[PROVIDED TEXT]:

Self-enforcing agreements under unequal nationally determined contributions

Abstract

The Paris Agreement builds on intended nationally determined contributions (INDCs) submitted by most participating nations. The INDCs vary across nations, since national circumstances differ, including national incomes and damages. The INDCs follow a bottom-up approach, whereby nations submit their plans of actions in a Nash-like form (i.e., taking the other nations’ plans as given). We build a model with normal goods and an unequal world income distribution to consider the endogenous formation and stability of an international environmental agreement (IEA) under the bottom-up approach. Nations provide carbon abatement and produce R&D efforts that promote improvements in environmental efficiency of their outputs. Nations share R&D efforts and enjoy R&D spillovers if they join an IEA. Non-members do not enjoy R&D spillovers. Global carbon abatement rises as the IEA expands in size due to the R&D spillovers. We show that the Grand Coalition is stable under a nearly perfectly equitable income distribution, where all nations make positive carbon abatement and R&D contributions. We also consider a more realistic world income distribution, in which some nations lack sufficient income to provide carbon abatement and R&D. In this case, the stable coalition contains all (wealthier) nations that make positive abatement and R&D contributions. For a very unequal world income distribution, not even a bilateral IEA, with the two richest nations in the world, is stable. The stable IEAs provide too little carbon abatement relative to the first best.

[INFORMATION PROVIDED]:
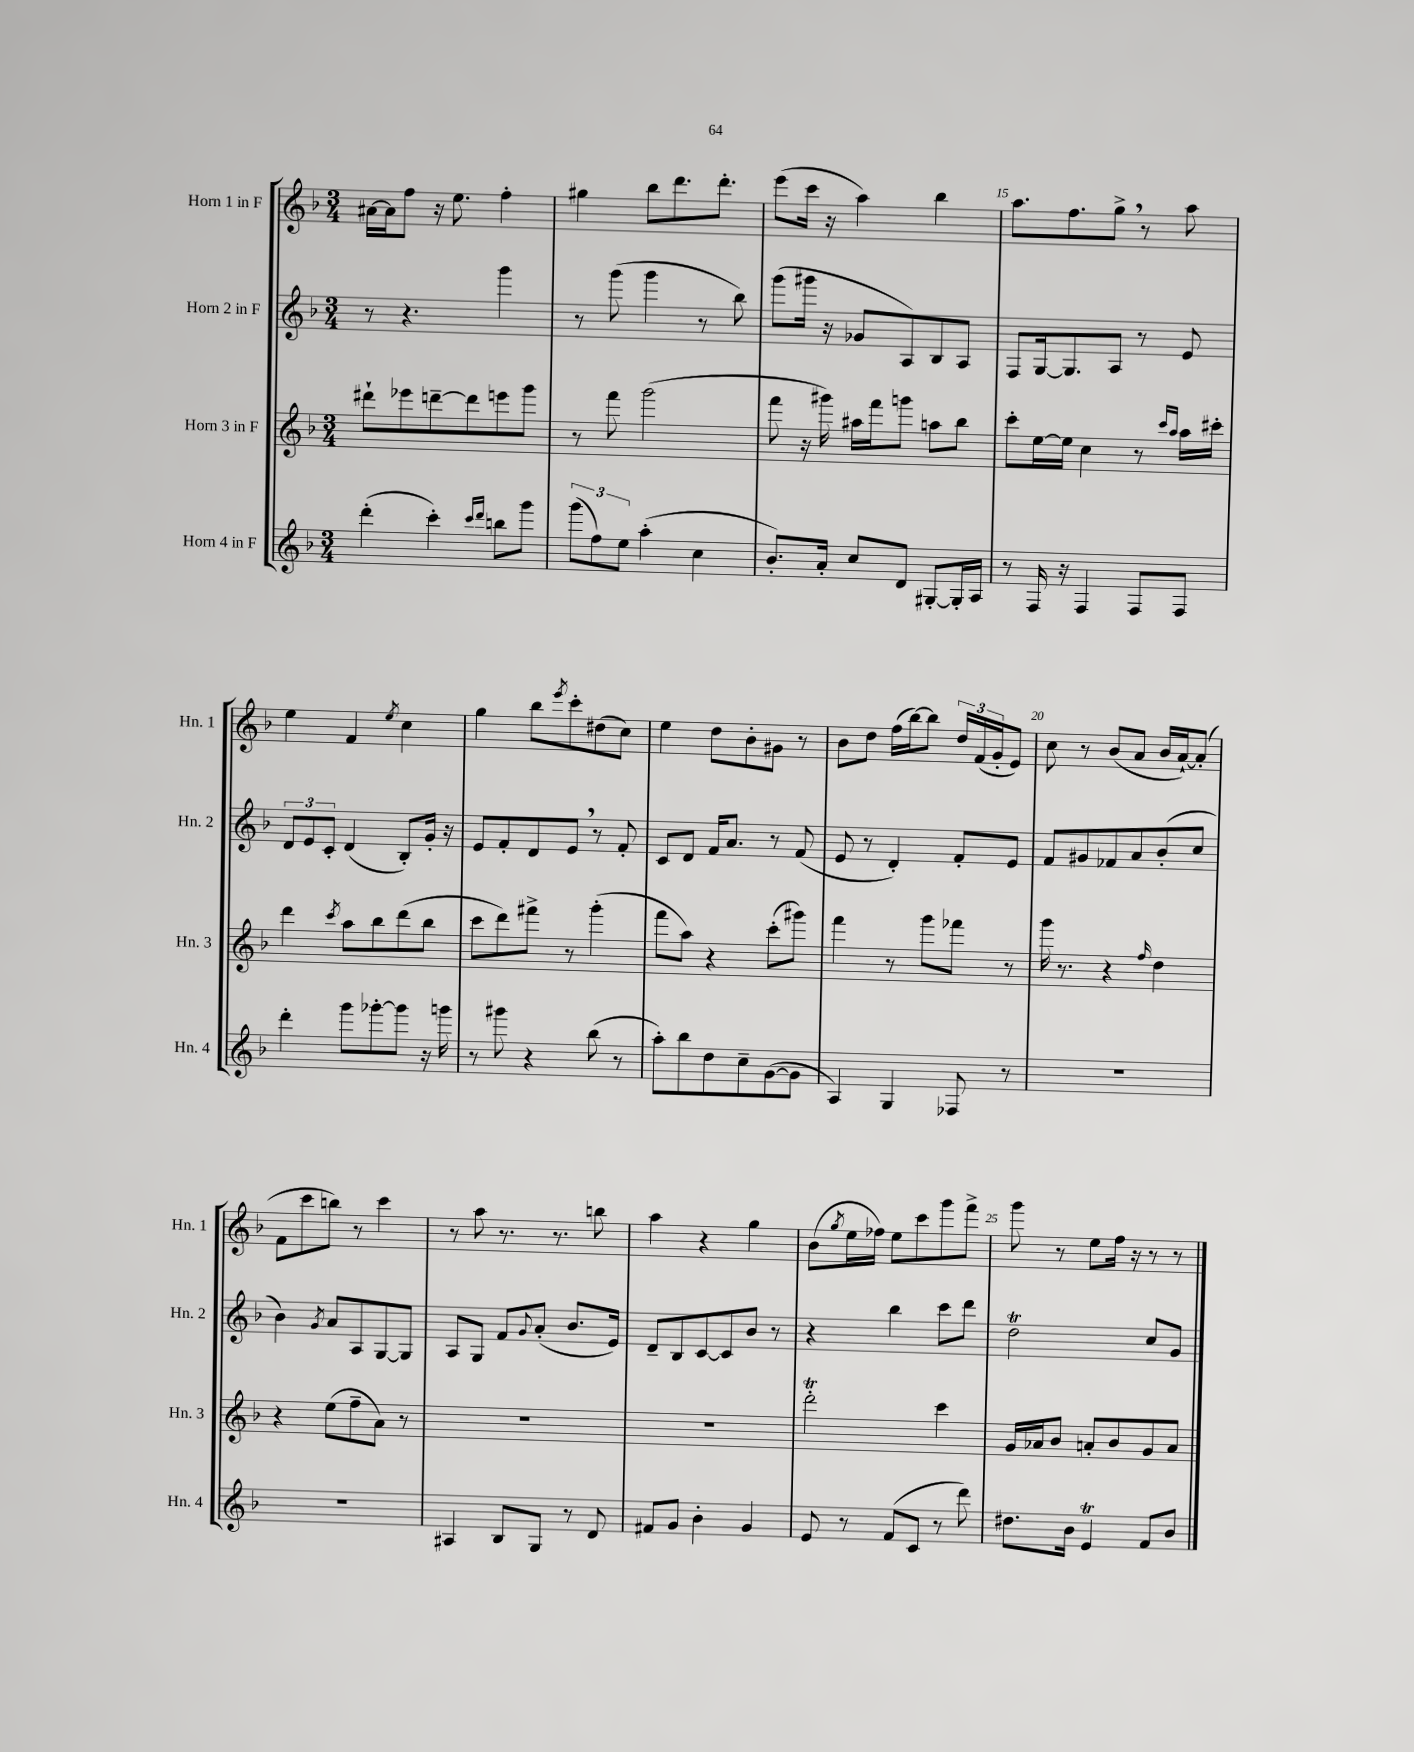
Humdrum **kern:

[TO-DO LIST]:
1. Answer from the abstract on self-enforcing agreements:
(a) What do nations share when they join an IEA?
(b) Under what income distribution is the Grand Coalition stable?
(c) Under a very unequal world income distribution, which IEA fails to be stable?
2. Render this sentence from the abstract in Spanish: "Global carbon abatement rises as the IEA expands in size due to the R&D spillovers."
3. Carry on the abstract on self-enforcing climate agreements past its final sentence.
The listing has no connection to the abstract on climate agreements.

[ANSWERS PER TASK]:
1.
(a) They share R&D efforts and enjoy R&D spillovers.
(b) A nearly perfectly equitable income distribution.
(c) A bilateral IEA made up of the two richest nations in the world.

2. La reducción mundial de carbono aumenta a medida que el IEA crece en tamaño debido a los efectos indirectos de la I+D.

3.
Appendix

Proof of Proposition 2

We only need to show that the Grand Coalition is internally stable for \(\beta >0\). For \(\beta \in ( {0,1} ]\) and \(m=n\), the coalition N is internally stable if and only if \(u( {n,N} )\ge u( {n-1,N/{\{ n \}}} )\) or

$$\begin{aligned}&\frac{2W+n+( {n-1} ) \beta ( {2W-n} )}{2[ {1+n( {1+( {n-1} ) \beta } )} ]}\nonumber \\&\quad \ge \frac{2W+n+( {n-2} )\beta ( {2( {W-w_n } )-( {n-1} )} )}{2[ {n+1+( {n-1} )( {n-2} ) \beta } ]}. \end{aligned}$$

(A.1)

After some algebraic manipulations, condition (A.1) simplifies to

$$\begin{aligned}&( {n-2} )[ {n+1+n( {n-1} )\beta } ]w_n +1\nonumber \\&\quad -[ {n+( {n-1} )( {n-2} )\beta -3} ]W-n( {2n-1} )\ge 0. \end{aligned}$$

(A.2)

Combining conditions (5.28), evaluated at \(m=n\), with the left-hand side of condition (A.2) yields

$$\begin{aligned}&( {n-2} )[ {n+1+n( {n-1} )\beta } ]w_n +1\nonumber \\&\quad -[ {n+( {n-1} )( {n-2} )\beta -3} ]W-n( {2n-1} ) \nonumber \\&>( {n-2} )[ {1+n( {n-1} )\beta } ]W-[ {n+( {n-1} )( {n-2} )\beta -3} ]W+1\nonumber \\&\quad +\frac{( {n-2} )( {2n+1} )}{2}-n( {2n-1} ). \end{aligned}$$

(A.3)

The right-hand side of condition (A.3) simplifies to

$$\begin{aligned} \left[ {1+\left( {n-1} \right) ^{2}\left( {n-2} \right) \beta } \right] W-\frac{n\left( {2n+1} \right) }{2}>0. \end{aligned}$$

(A.4)

The left-hand side of condition (A.4) is greater than zero because \(W>nw_n >{n\left( {2n+1} \right) }/2\). Condition (A.4) implies that

$$\begin{aligned}&( {n-2} )[ {n+1+n( {n-1} )\beta } ]w_n +1\nonumber \\&\quad -[ {n+( {n-1} )( {n-2} )\beta -3} ]W-n( {2n-1} )>0. \end{aligned}$$

(A.5)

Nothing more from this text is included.